In this space persists the potentiality of victimhood; the witness persists, but in the disaster, through disaster, she waits, neither as witness nor as victim—but as corpus, something to be “passively collected” after the fact, about the disaster. The poem establishes the tension between this state of waiting, on the one hand, and the forces of intervention, on the other. But Mikhail is not thinking about his contradiction between the rhetoric of the witness, via intervention, and the experience of a potential witness-victim. She wishes to point to a space for the waiting of a body that eschews these positions of witness and victim because, above all, the “responsibility” that inheres between them is “a response to the impossible” (Blanchot 26). “Responsibility,” says Blanchot further, “is itself disastrous” (27). The word—the corpus, the text—intervenes in the archive as an intertext, as Blanchot’s disaster enters Mikhail’s text:
The disaster watches over us at night
—our recurring, endless night—
like a verb with no subject or object.

And look, here we are,
trying in vain to jump over it
—over the disaster—
so that we stumble from nowhere
every time.

We become acquainted with death at the wrong time,
and no one uses their “veto.”

You think, therefore you realize the disaster.

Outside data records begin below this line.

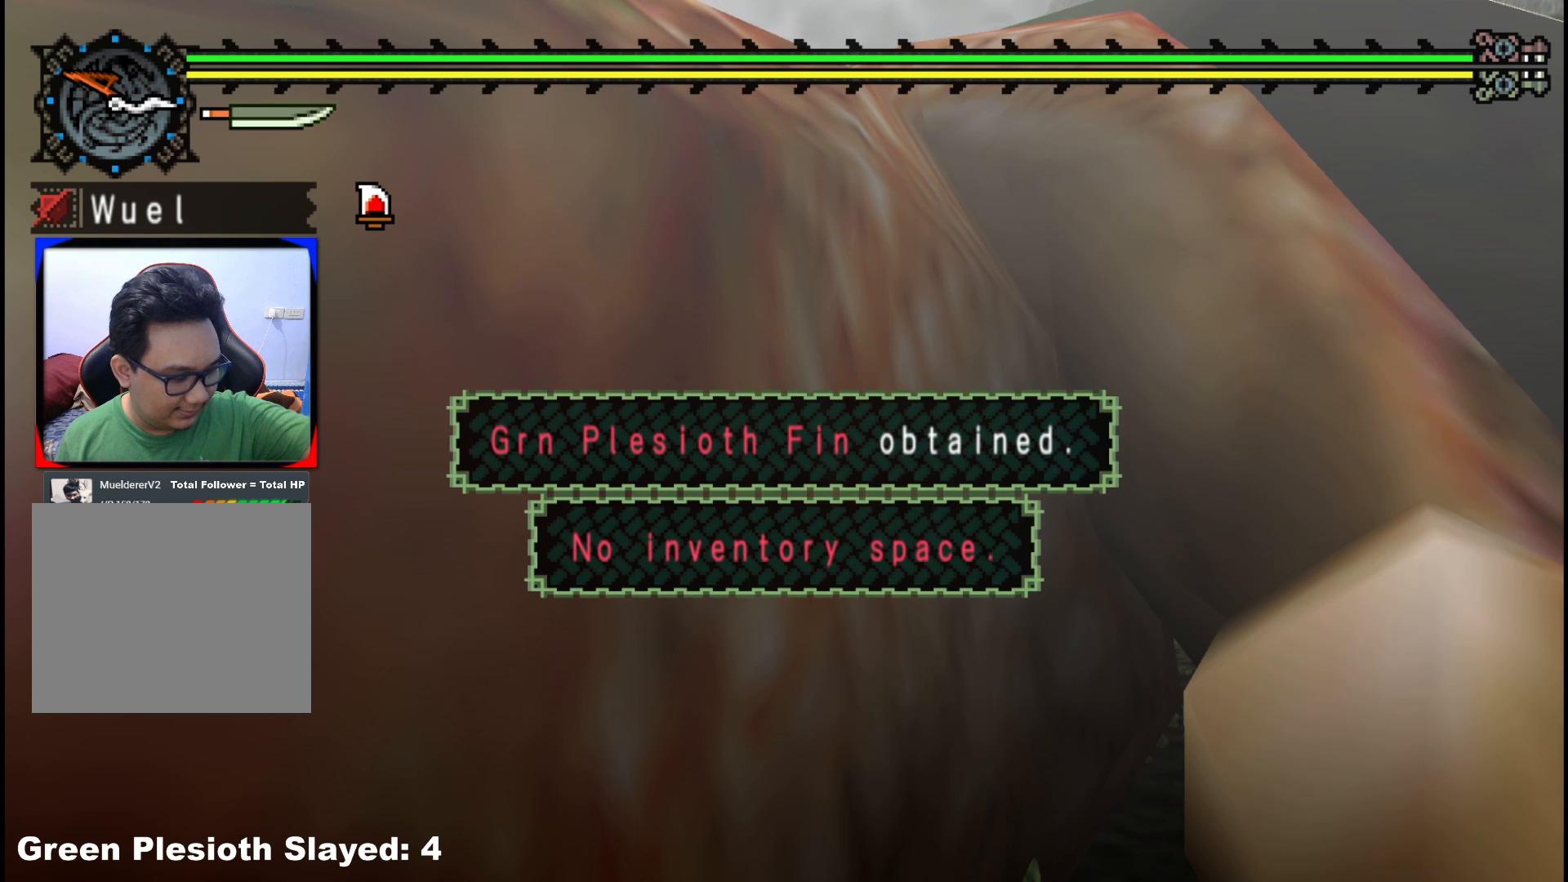
{"buttons": [], "left_stick": "center", "right_stick": "center", "events": []}
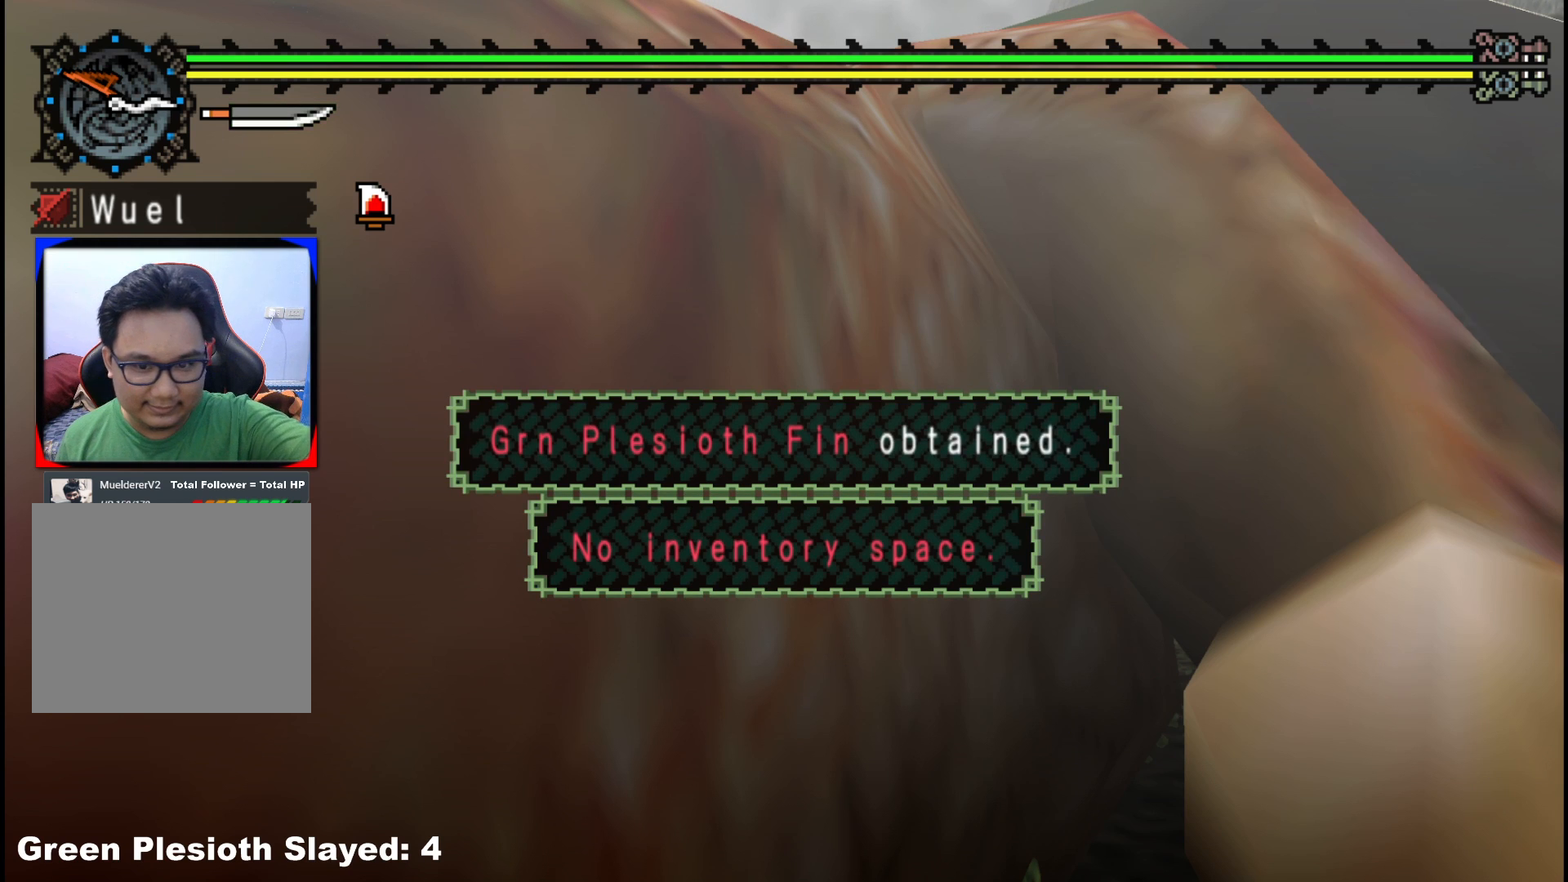
{"buttons": [], "left_stick": "center", "right_stick": "center", "events": []}
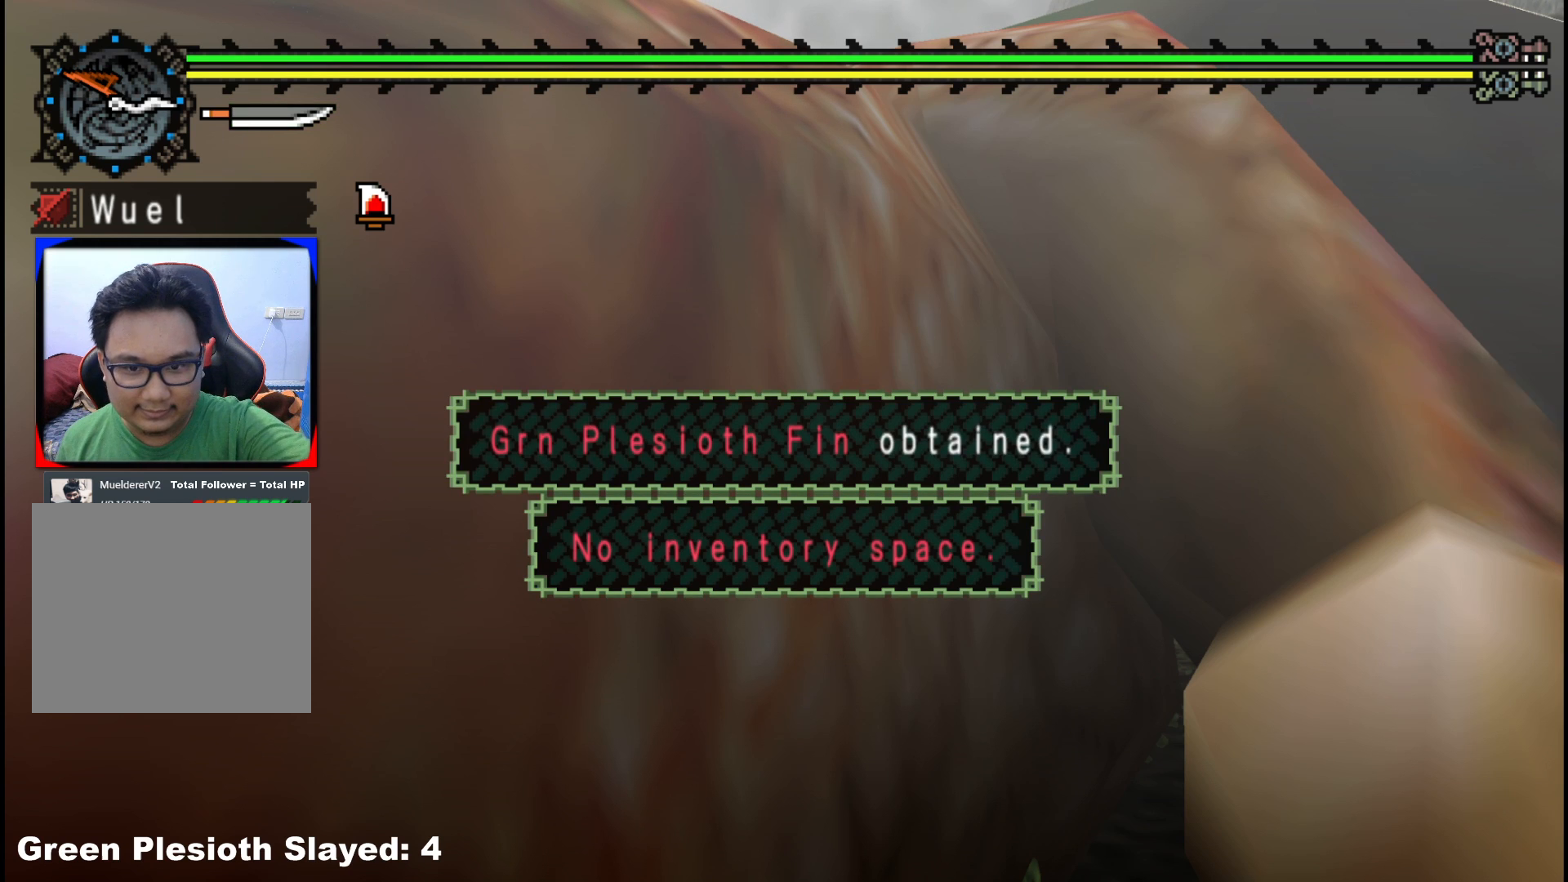
{"buttons": [], "left_stick": "center", "right_stick": "center", "events": []}
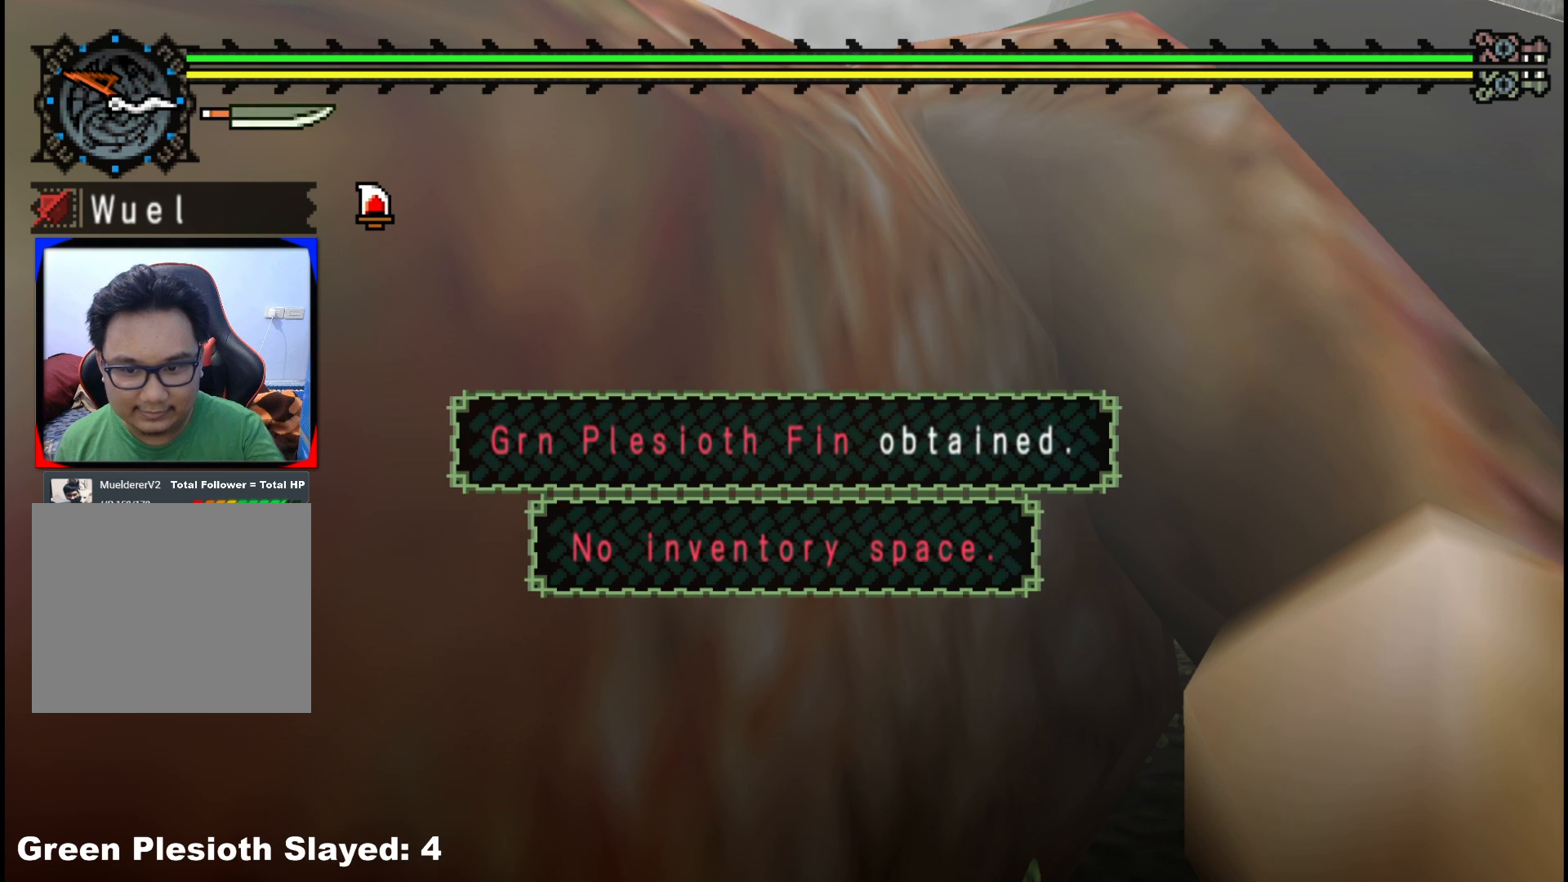
{"buttons": [], "left_stick": "center", "right_stick": "center", "events": []}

Maurice Blanchot, the French intellectual,
thought that while disaster removes the haven that is the thought of death,
and turns us from the grievous or surprising thing,
and makes us dispense with any will or movement,
it does not, however, give us an opportunity
to raise this question:
What have you done to realize [gain knowledge of] the disaster? (20)
In the poem, Blanchot’s words, which come from early on in The Writing of Disaster, “while disaster removes the haven that is the thought of death, / and turns us from the grievous or surprising thing, / and makes us dispense with any will or movement,” extend the terms of the waiting-processes. The disaster is not the waiting, or the bombing, or intervention, or a veto of intervention. It is none of these things and yet it involves each of them; it is the aggression or violence that cannot be experienced in each. What I’d like to note about Mikhail’s use of Blanchot is the way that the terms of disaster enter into the problem of witnessing that Mikhail proposes: the contradiction between mere thinking or being as a realization of disaster and the subject’s responsibility for realizing disaster.

At the same time that it is a testimony to the atrocity of Desert Storm, the poem struggles with the question that is not posed—what have you done to realize the disaster? Although the question seems to concern one’s complicity in the disaster, or one’s responsibility for preventing it—ultimately, it is a question about that which is impossible. To return to the question with which I began: what corpi, what bodies, what words gives rise to discourse of human rights? The words of disaster, which speak in and through waiting, will always be realized in the human person, but each instance of this realization, each “haven” taken “in the thought of death” crops out the socio-economic conditions of the non-witness.

[1] The ambiguities of witnessing have been theoretically grounded in Holocaust testimony, predominantly through Shoshana Felman and Dori Laub’s Testimony, in which they conceptualize witnessing as a crisis of literature, “insofar as literature becomes a witness” (xviii). The discourse of human rights assumes this literary function of witnessing, as the terms of Carolyn Forché’s anthology Against Forgetting: Twentieth Century Poetry of Witness, make explicit, in which victim and listener merge in the experience of witnessing in order to “co-own” the atrocity (Laub 57).

Note: This is an abbreviated version of a paper given at "Intellectual Properties," a graduate student conference at the University of Minnesota, Twin Cities, September 26–27, 2014.